Everything for Electronics

Breaking the Arduino Speed Limit

Breaking the Arduino Speed Limit

By Bob Davis    View In Digital Edition  


Admit it, we all like to do it — break the speed limit. Usually, it is just a little bit. Sometimes it just keeps getting worse until we get caught. The same thing applies to overclocking our computers. We keep pushing the limits until it fries. How fast can you push the tiny little Arduino? Well, let's take a look.

First, we need to establish a base line. What are the default limits of the Arduino's analog-to-digital converter (ADC)? To determine the base line limit, we need to record the time; take, let’s say, 100 samples; then record the time once again. Then, we subtract the beginning time from the ending time to see how long it took to collect those samples.

In order to easily see what we are doing, let's connect up an LCD screen. A 128x64 bit graphics screen is fairly cheap to buy, and is still able to display our data. The 128x64 LCDs typically sell for about $10 to $12 on eBay. Look for one with an ST7920 driver IC. You can use other driver ICs by changing a line of code in the software.

The 128x64 LCDs come in several sizes, and usually have a blue or green backlight. The green backlight seems to offer more contrast and makes it look more like a technical instrument. The larger 128x64 LCDs are 93 mm x 70 mm in size. They have a screen viewing glass area that is 72 mm x 40 mm. The LCDs also come with a variety of connectors. The best type to use is one that you can solder a 20-pin header onto and then plug it into a breadboard.

The ST7920-based LCD needs eight data bits and three control lines to run it. It will also need five volts and ground. You will need a variable resistor to set the contrast of the LCD. Figure 1 is the schematic diagram of how to connect the LCD screen to an Arduino Uno.

FIGURE 1.


Figure 2 shows what that should look like. Note that I have jumpers over the center barrier of the breadboard. This arrangement makes some more space available for our jumper wires.

FIGURE 2.


For a sine wave test source, I am using a program called "Audio SweepGen" running on my PC. To connect it to the Arduino analog input A0, there is a little bit of circuitry involved. Figure 3 is the input circuit schematic.

FIGURE 3.


None of the resistor values are critical. You can sometimes get away with just using the .47 µF capacitor, as the Arduino's analog input seems to be naturally self-biasing to around 2.5 volts.

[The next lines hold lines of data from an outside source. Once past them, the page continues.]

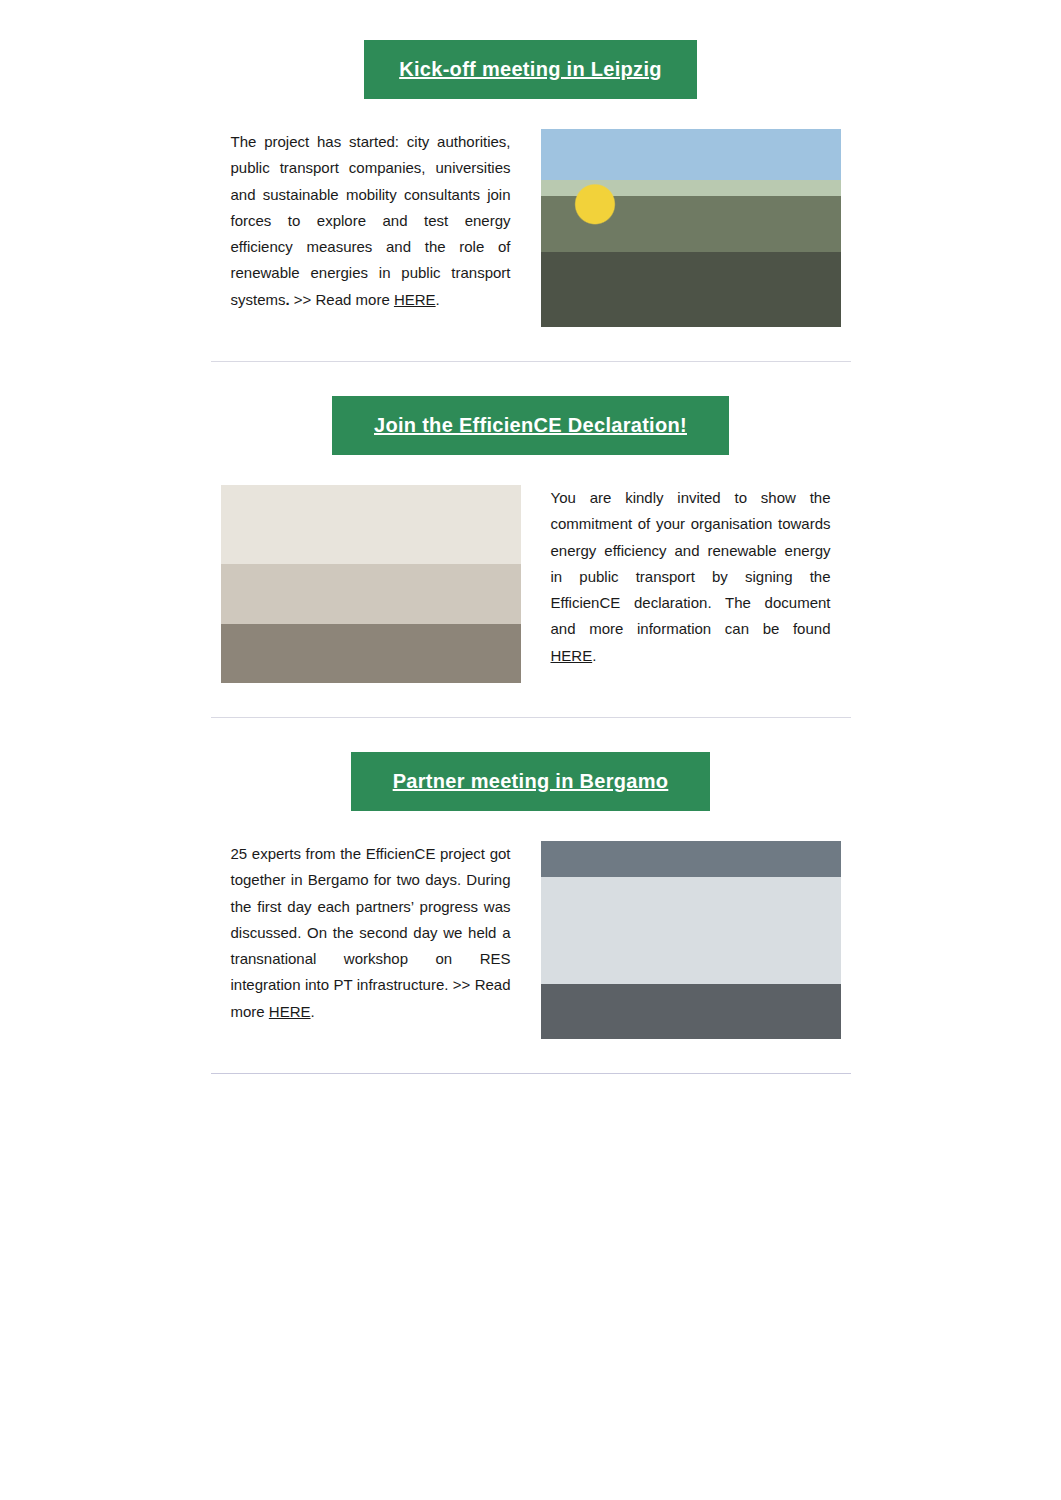Kick-off meeting in Leipzig
| The project has started: city authorities, public transport companies, universities and sustainable mobility consultants join forces to explore and test energy efficiency measures and the role of renewable energies in public transport systems . >> Read more HERE . | |
Join the EfficienCE Declaration!
| | You are kindly invited to show the commitment of your organisation towards energy efficiency and renewable energy in public transport by signing the EfficienCE declaration. The document and more information can be found HERE . |
Partner meeting in Bergamo
| 25 experts from the EfficienCE project got together in Bergamo for two days. During the first day each partners’ progress was discussed. On the second day we held a transnational workshop on RES integration into PT infrastructure. >> Read more HERE . | |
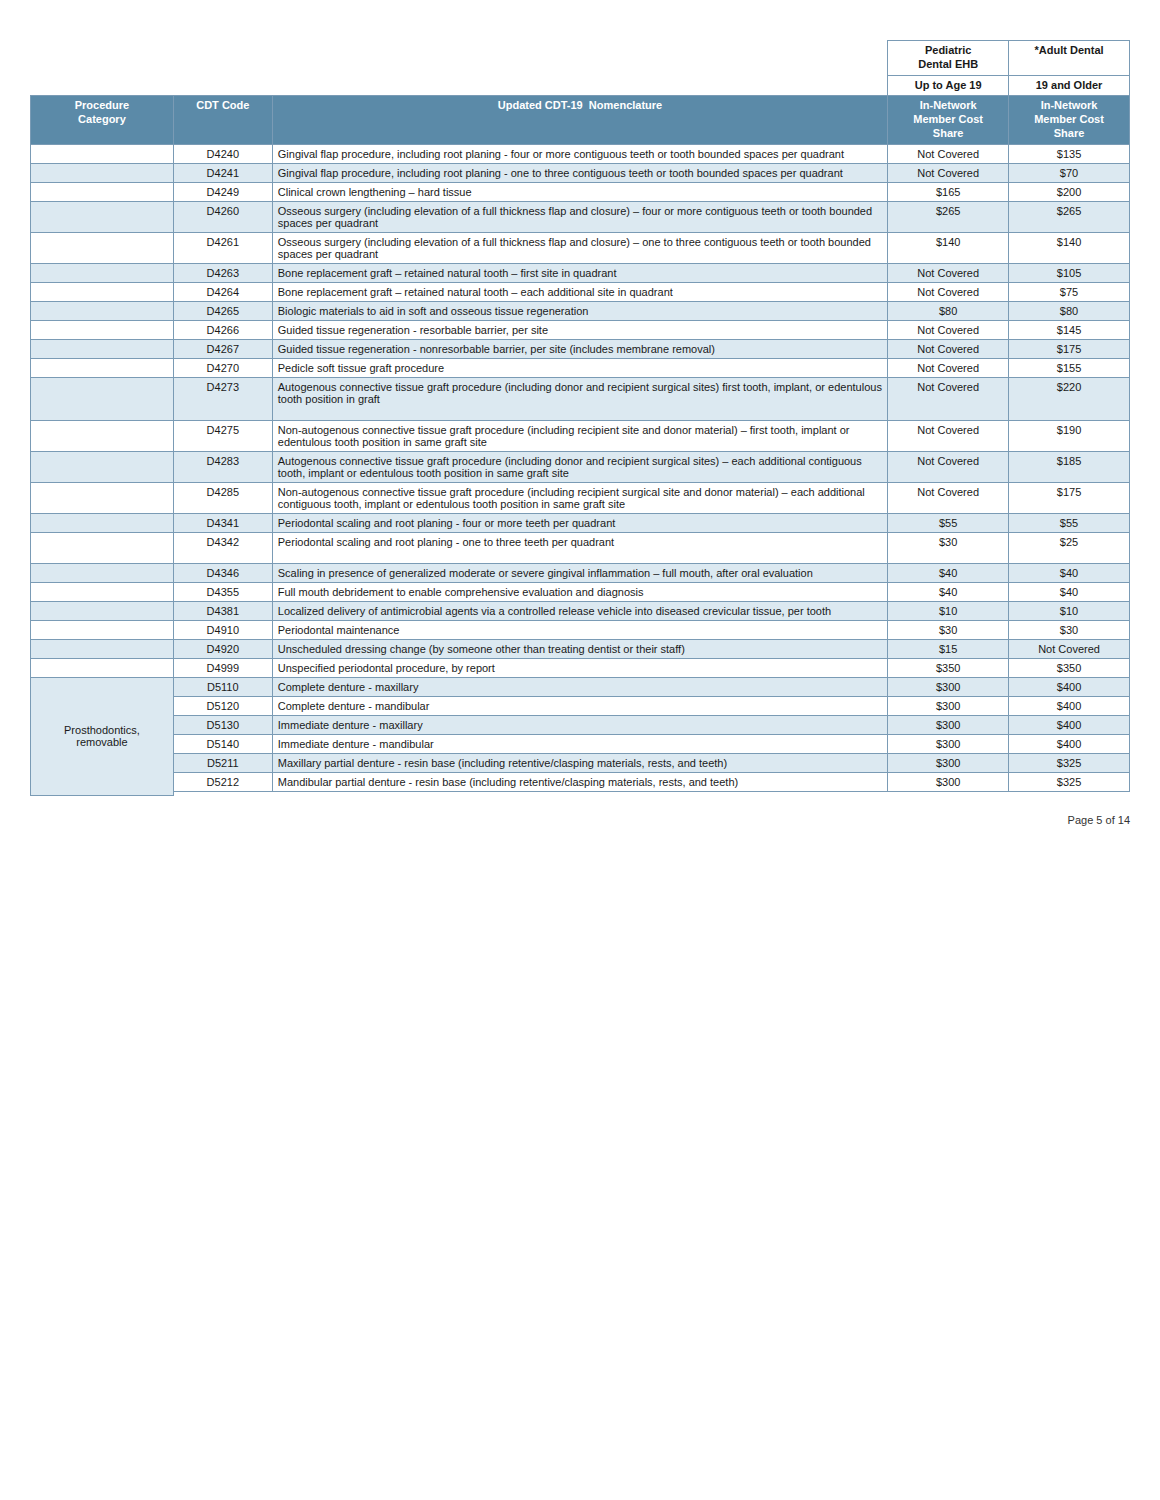| | | | Pediatric Dental EHB | *Adult Dental |
| --- | --- | --- | --- | --- |
| | | | Up to Age 19 | 19 and Older |
| Procedure Category | CDT Code | Updated CDT-19 Nomenclature | In-Network Member Cost Share | In-Network Member Cost Share |
| | D4240 | Gingival flap procedure, including root planing - four or more contiguous teeth or tooth bounded spaces per quadrant | Not Covered | $135 |
| | D4241 | Gingival flap procedure, including root planing - one to three contiguous teeth or tooth bounded spaces per quadrant | Not Covered | $70 |
| | D4249 | Clinical crown lengthening – hard tissue | $165 | $200 |
| | D4260 | Osseous surgery (including elevation of a full thickness flap and closure) – four or more contiguous teeth or tooth bounded spaces per quadrant | $265 | $265 |
| | D4261 | Osseous surgery (including elevation of a full thickness flap and closure) – one to three contiguous teeth or tooth bounded spaces per quadrant | $140 | $140 |
| | D4263 | Bone replacement graft – retained natural tooth – first site in quadrant | Not Covered | $105 |
| | D4264 | Bone replacement graft – retained natural tooth – each additional site in quadrant | Not Covered | $75 |
| | D4265 | Biologic materials to aid in soft and osseous tissue regeneration | $80 | $80 |
| | D4266 | Guided tissue regeneration - resorbable barrier, per site | Not Covered | $145 |
| | D4267 | Guided tissue regeneration - nonresorbable barrier, per site (includes membrane removal) | Not Covered | $175 |
| | D4270 | Pedicle soft tissue graft procedure | Not Covered | $155 |
| | D4273 | Autogenous connective tissue graft procedure (including donor and recipient surgical sites) first tooth, implant, or edentulous tooth position in graft | Not Covered | $220 |
| | D4275 | Non-autogenous connective tissue graft procedure (including recipient site and donor material) – first tooth, implant or edentulous tooth position in same graft site | Not Covered | $190 |
| | D4283 | Autogenous connective tissue graft procedure (including donor and recipient surgical sites) – each additional contiguous tooth, implant or edentulous tooth position in same graft site | Not Covered | $185 |
| | D4285 | Non-autogenous connective tissue graft procedure (including recipient surgical site and donor material) – each additional contiguous tooth, implant or edentulous tooth position in same graft site | Not Covered | $175 |
| | D4341 | Periodontal scaling and root planing - four or more teeth per quadrant | $55 | $55 |
| | D4342 | Periodontal scaling and root planing - one to three teeth per quadrant | $30 | $25 |
| | D4346 | Scaling in presence of generalized moderate or severe gingival inflammation – full mouth, after oral evaluation | $40 | $40 |
| | D4355 | Full mouth debridement to enable comprehensive evaluation and diagnosis | $40 | $40 |
| | D4381 | Localized delivery of antimicrobial agents via a controlled release vehicle into diseased crevicular tissue, per tooth | $10 | $10 |
| | D4910 | Periodontal maintenance | $30 | $30 |
| | D4920 | Unscheduled dressing change (by someone other than treating dentist or their staff) | $15 | Not Covered |
| | D4999 | Unspecified periodontal procedure, by report | $350 | $350 |
| Prosthodontics, removable | D5110 | Complete denture - maxillary | $300 | $400 |
| D5120 | Complete denture - mandibular | $300 | $400 |
| D5130 | Immediate denture - maxillary | $300 | $400 |
| D5140 | Immediate denture - mandibular | $300 | $400 |
| D5211 | Maxillary partial denture - resin base (including retentive/clasping materials, rests, and teeth) | $300 | $325 |
| D5212 | Mandibular partial denture - resin base (including retentive/clasping materials, rests, and teeth) | $300 | $325 |
Page 5 of 14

Here is the sketch to determine what the default conversion speed is:

/***********************************
128 by 64 LCD Oscilloscope - Default
By Bob Davis
Uses Universal 8bit Graphics Library, [url=http://code.google.com/p/u8glib/]http://code.google.com/p/u8glib/[/url]
  Copyright (c) 2012, [email protected]
All rights reserved.

********************************************/
#include "U8glib.h"

// 8Bit Com: D0..D7: 8,9,10,11,4,5,6,7 en=18,
// di=17,rw=16
U8GLIB_ST7920_128X64_4X u8g(8, 9, 10, 11, 4, 5,
 6, 7, 18, 17, 16);

int Sample[128];
int Input=0;
int OldInput=0;
int StartSample=0;
int EndSample=0;
int SampleTime=0;

void u8g_prepare(void) {
  u8g.setFont(u8g_font_6x10);
  u8g.setFontRefHeightExtendedText();
  u8g.setDefaultForegroundColor();
  u8g.setFontPosTop();
}
void DrawMarkers(void) {
  u8g.drawFrame (0,0,128,64);
  u8g.drawPixel (25,16);
  u8g.drawPixel (50,16);
  u8g.drawPixel (100,16);
  u8g.drawPixel (25,32);
  u8g.drawPixel (50,32);
  u8g.drawPixel (100,32);
  u8g.drawPixel (25,48);
  u8g.drawPixel (50,48);
  u8g.drawPixel (100,48);
}

void sample_data(void){
// wait for a trigger of a positive going input
  while (Input < OldInput){
    OldInput=analogRead(A0);
    Input=analogRead(A0);
  }
// collect the analog data into an array
// do not do division by 10.24 here, it makes it
// slower!
  StartSample = micros();
  for(int xpos=0; xpos<100; xpos++) {
    Sample[xpos]=analogRead(A0);
  }
    EndSample = micros();
}  

void draw(void) {
  char buf[12];
  u8g_prepare();
  DrawMarkers();
// display the collected analog data from array
// Sample/10.24 because 1024 becomes 100 = 5 volts
  for(int xpos=1; xpos<99; xpos++) {
    u8g.drawLine (xpos, Sample[xpos]/10.24, xpos+1,
    Sample[xpos+1]/10.24);
  }  
  SampleTime=EndSample-StartSample;
  u8g.drawStr(100, 8, "Time");
  u8g.drawStr(100, 18, itoa(SampleTime, buf, 10));
}

void setup(void) {
  // assign default color value
  if ( u8g.getMode() == U8G_MODE_R3G3B2 )
    u8g.setColorIndex(255);     // RGB=white
  else if ( u8g.getMode() == U8G_MODE_GRAY2BIT )
    u8g.setColorIndex(3);       // max intensity
  else if ( u8g.getMode() == U8G_MODE_BW )
    u8g.setColorIndex(1);       // pixel on, black
}

void loop(void) {
// collect the data
  sample_data();
// show collected data
  u8g.firstPage();  
  do { draw(); }  
  while( u8g.nextPage() );
// rebuild the picture after some delay
  delay(100);
}

If you run this sketch, you will come up with a number around 11,200 microseconds as seen on the right side of the LCD display. That is a five digit number, so it barely fits on the screen.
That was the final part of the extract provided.